**SUPPLIED MATERIAL**
────────────────────

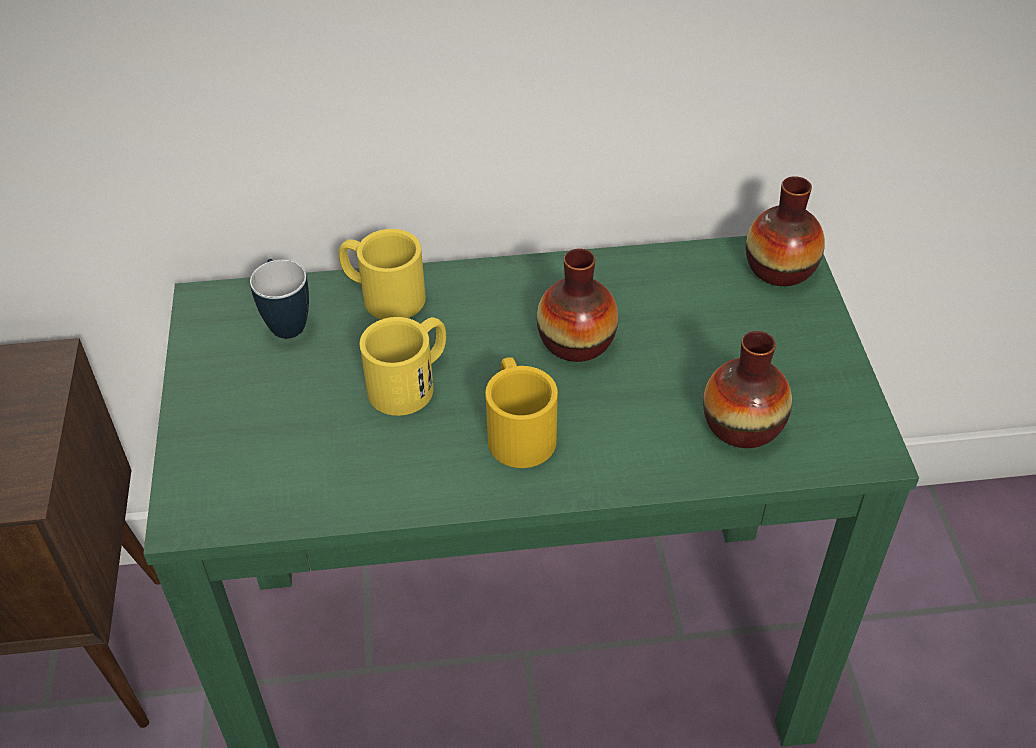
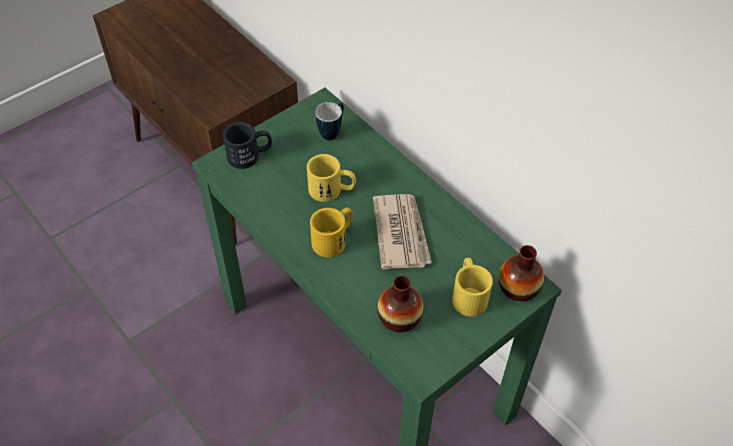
camera: 55 degrees right, 5 degrees up
(221, 456) = (250, 155): none -> black mug
(382, 295) = (373, 153): yellow mug -> yellow mug (468, 294)
(576, 342) = (401, 233): vase -> newspaper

────────────────────

**TASK OBJECTIVE**
Print, without any change, the line containing "(221, 456) = (250, 155): none -> black mug" and each line after it to the end of the material.

**ANSWER BOX**
(221, 456) = (250, 155): none -> black mug
(382, 295) = (373, 153): yellow mug -> yellow mug (468, 294)
(576, 342) = (401, 233): vase -> newspaper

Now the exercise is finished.